Father of modern election science, Sir David Butler, dies at 98

Sir David Butler (right) is pictured with the BBC’s 1974 election team.
Sir David Butler (right) is pictured with the BBC’s 1974 election team. Photograph: Evening Standard/Getty Images

Sir David Butler, the father of modern election science whose career spanned more than 70 years, has died at the aged of 98.

Butler’s friend and biographer, the journalist Michael Crick, paid tribute to him as the “father of psephology” – a word that Butler promoted early in his career to describe “the new study of election science based on the Greek word psephos for pebble which the ancient Greeks used to vote in elections”.

“For decades Butler was the foremost psephologist in Britain and around the world,” Crick said.

Butler himself once described the term as an “awful, silly, academic joke” that “hangs like an albatross around my neck”.

Born on 17 October 1924, Butler studied philosophy, politics and economics at New College, Oxford. His studies were interrupted when he was commissioned as a lieutenant to serve in the second world war.

As an undergraduate, Butler adapted a forgotten Edwardian equation, “the cube rule”, for his work on elections. He found he was able to estimate the total number of seats won from the share of the vote polled. It enabled him to forecast the seats likely to be won by the two major parties on the basis of opinion polls.

“For the 1950 election, aged just 25, he was the in-house analyst on the BBC’s first ever TV election results programme, a job he retained until the 1979 election,” Crick said.

Butler was known for developing the concept of swing – the percentage shift of votes from one party to another between elections.

In 1955, he introduced the Swingometer to the BBC’s election night broadcast. It took a more prominent position in the BBC’s 1959 election broadcast and has become a staple of election coverage all over the world.

In the biography Sultan of Swing, Michael Crick writes that Butler “didn’t confine himself to an audience of academic colleagues … but was determined to make elections understandable for a mass audience”.

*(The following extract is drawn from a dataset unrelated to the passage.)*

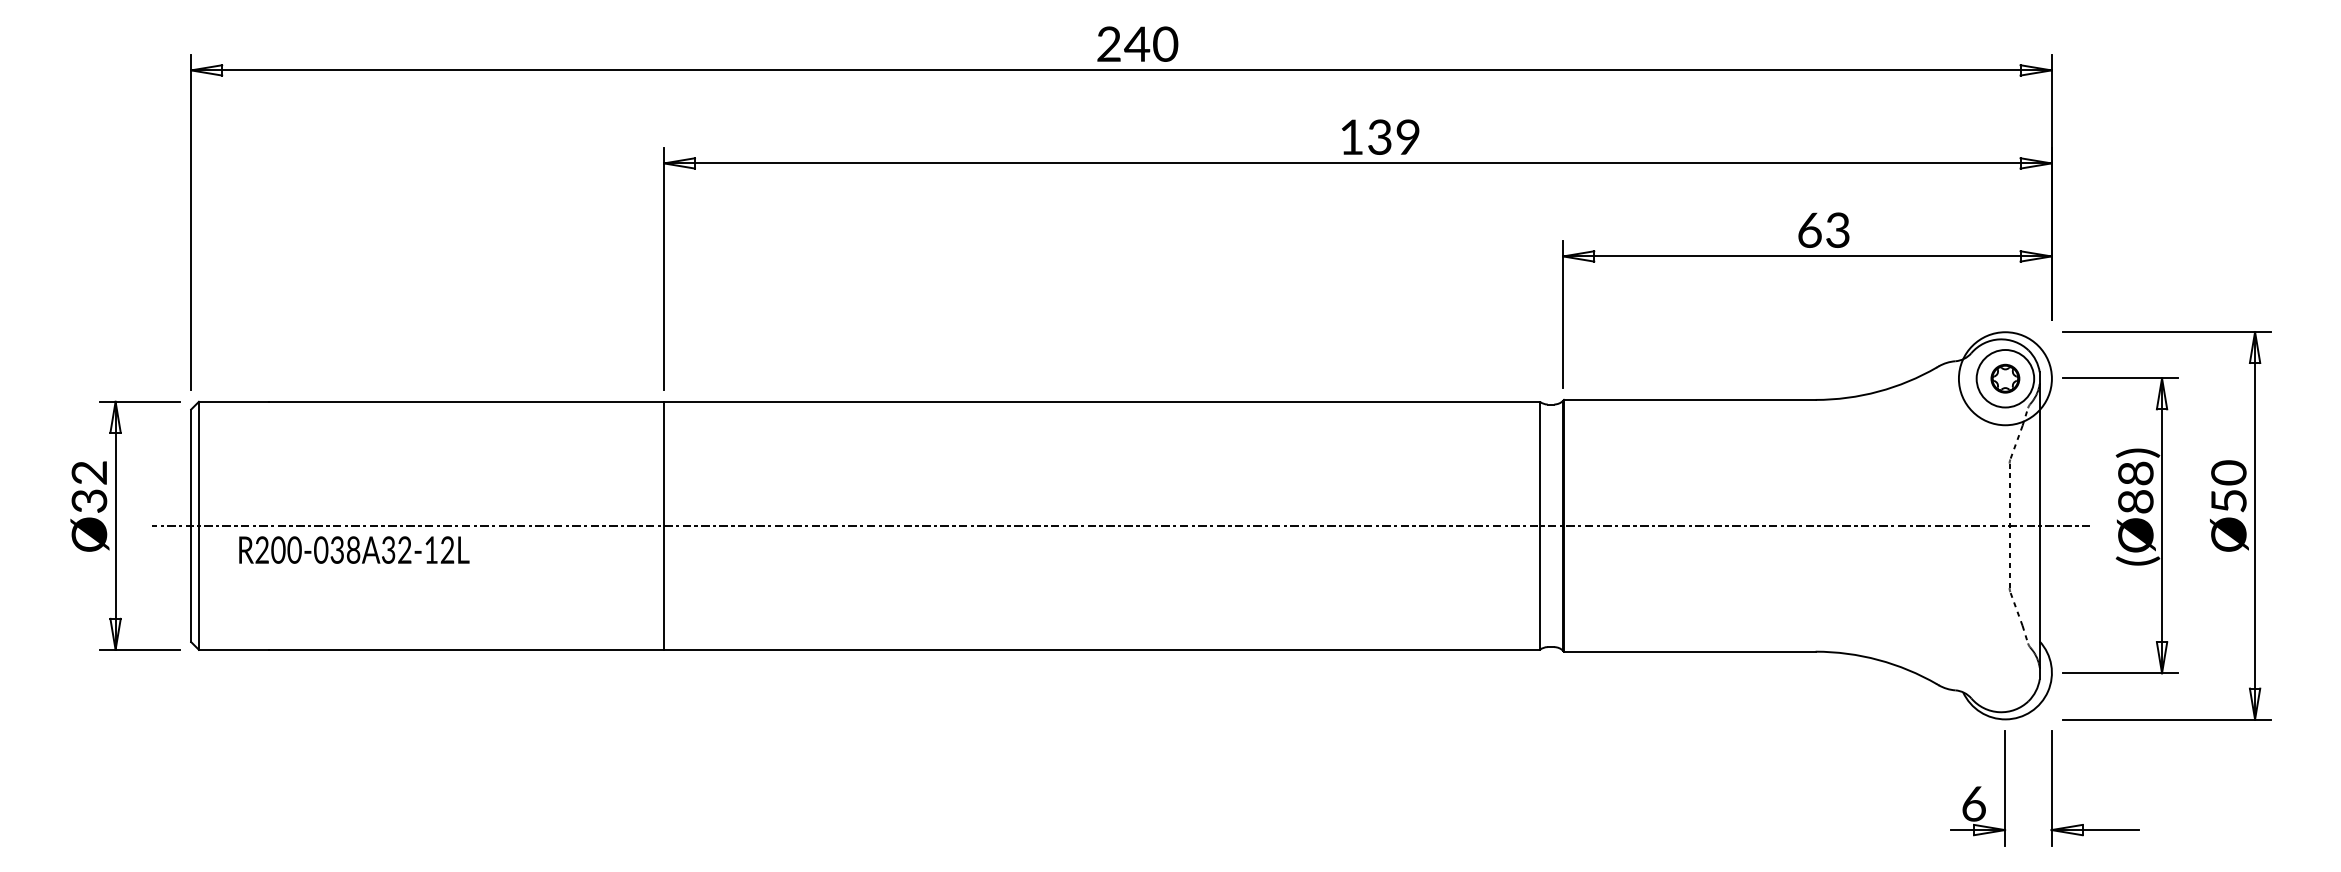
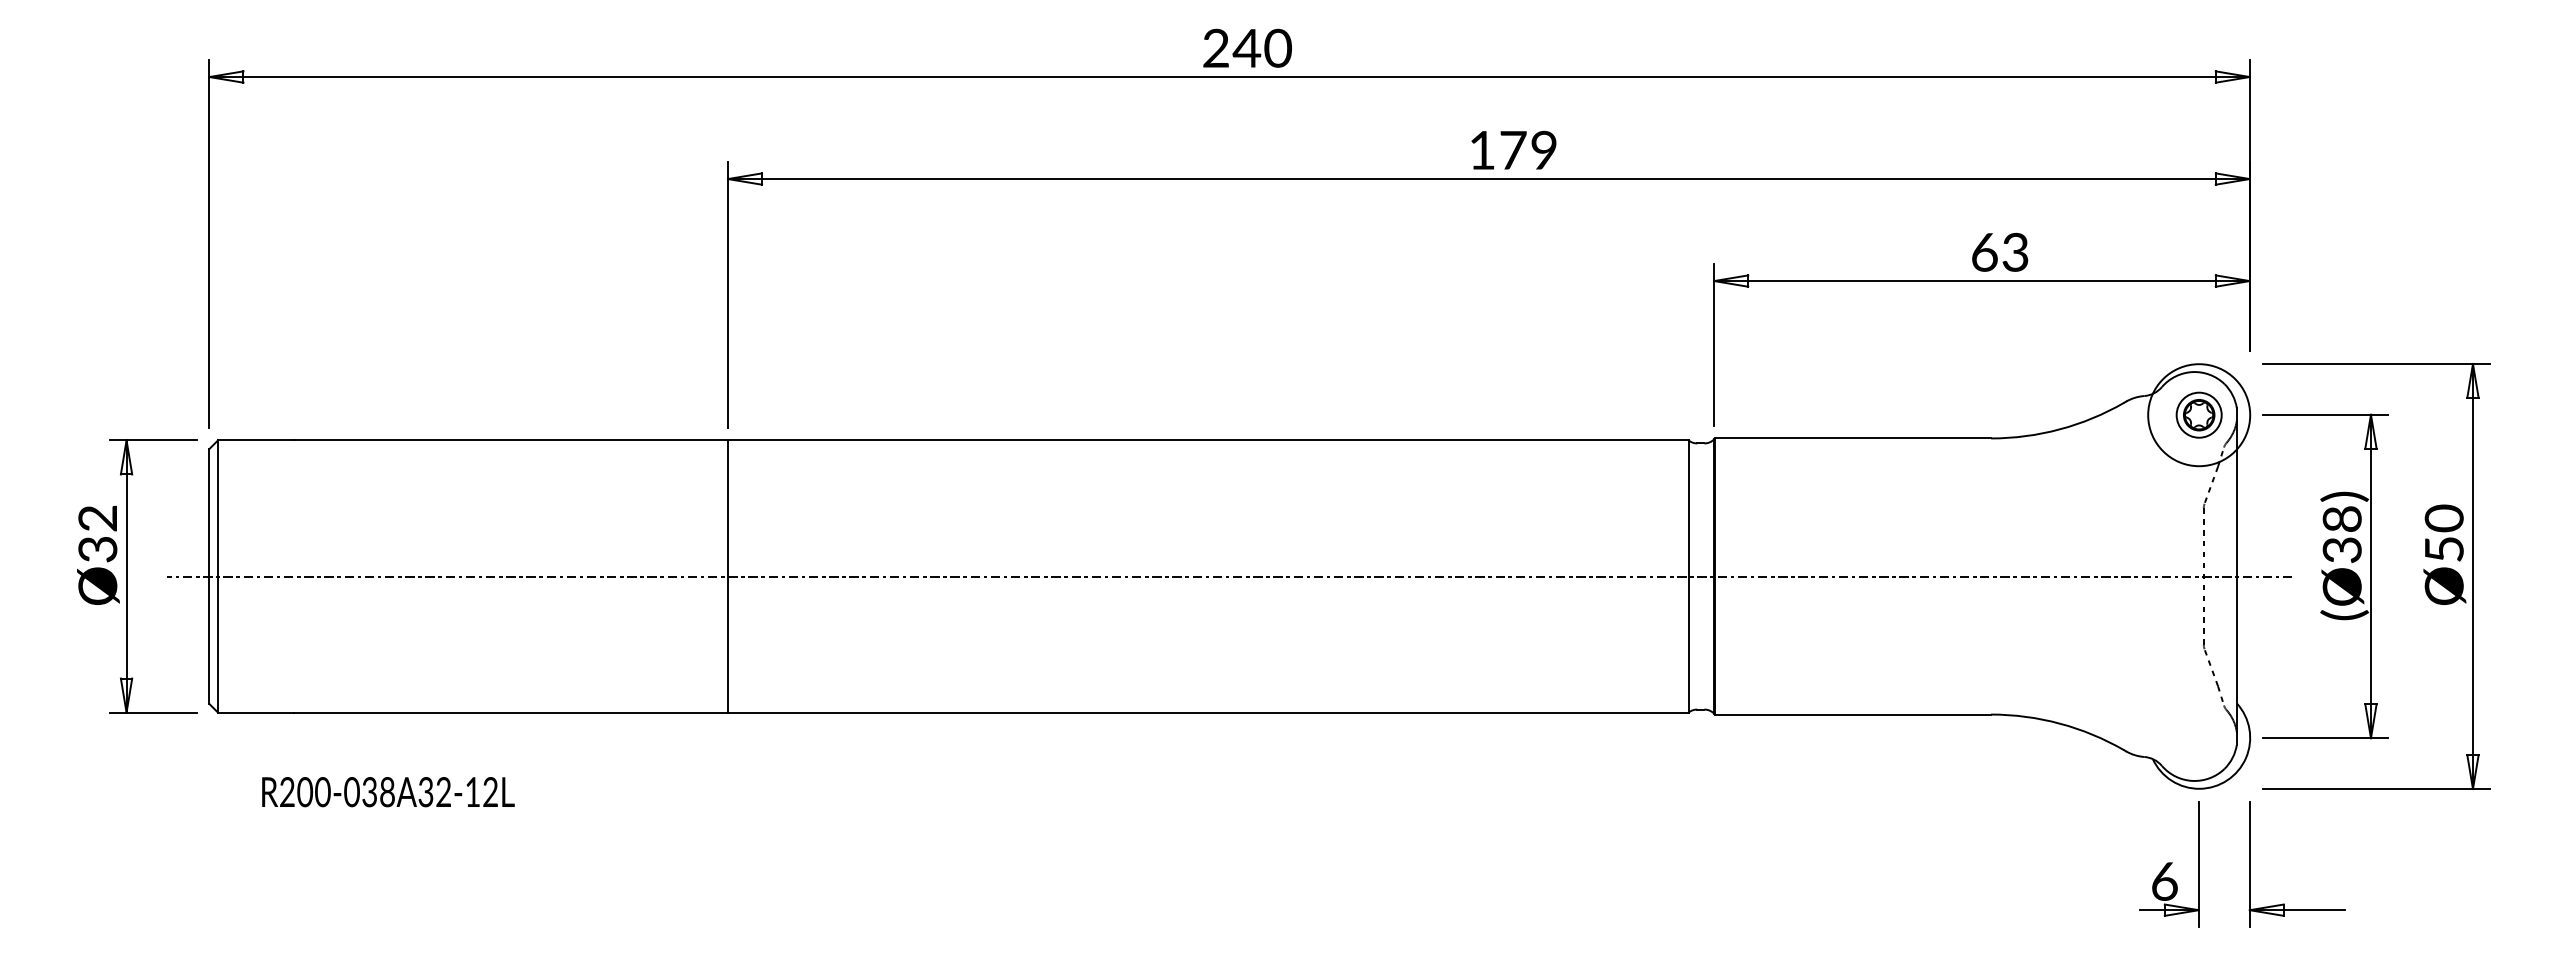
text: (1380, 136) -> (1513, 149), 139 -> 179
circle: (2004, 378) -> (2198, 414), size x0.71
text: (2136, 502) -> (2342, 550), (Ø88) -> (Ø38)
text: (354, 550) -> (388, 792), moved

Tributes were paid by those who followed in his footsteps.

Robert Ford, professor of politics at the University of Manchester, called Butler a “giant of political research”.

Anthony Wells, head of European political and social research at YouGov UK, said talking to David Butler was like “a mathematician getting to sit and talk to Archimedes, or a physicist getting to meet Newton”.

The BBC’s Nick Robinson described Butler as “the grand daddy of all election poll watchers, analysts, academics and pundits”.

Butler’s innovations were recognised early, when at the age of 25 as a research student at Nuffield College, Oxford, he was asked to contribute to the first ever televised election results programme on the BBC.

While working there, he was called away to the home of Winston Churchill, then leader of the opposition, who had read an article Butler had written in the Economist and wanted to quiz the young academic on his chances of returning to Downing Street.

“They ate dinner together, and were alone for almost the entire evening. They also listened to the radio election broadcast being given that night … and Butler was asked for his verdict,” Crick writes in the biography.

Churchill would go on to lose the election.

Speaking to the BBC in 2017, Butler said he was glad he wasn’t writing about that year’s general election that would see the Conservatives under Theresa May lose their majority as support for Labour under Jeremy Corbyn grew, defying early polls.

He did however open a Twitter account to offer his thoughts on that year’s election. “It’s wonderful to rediscover one is never too old to learn,” he wrote of his foray into social media.

As the dust settled on the 2017 vote, Butler tweeted: “Learning to tweet at 92 has been fun. But my musings should now be confined to elections, so I am signing off … until next year?”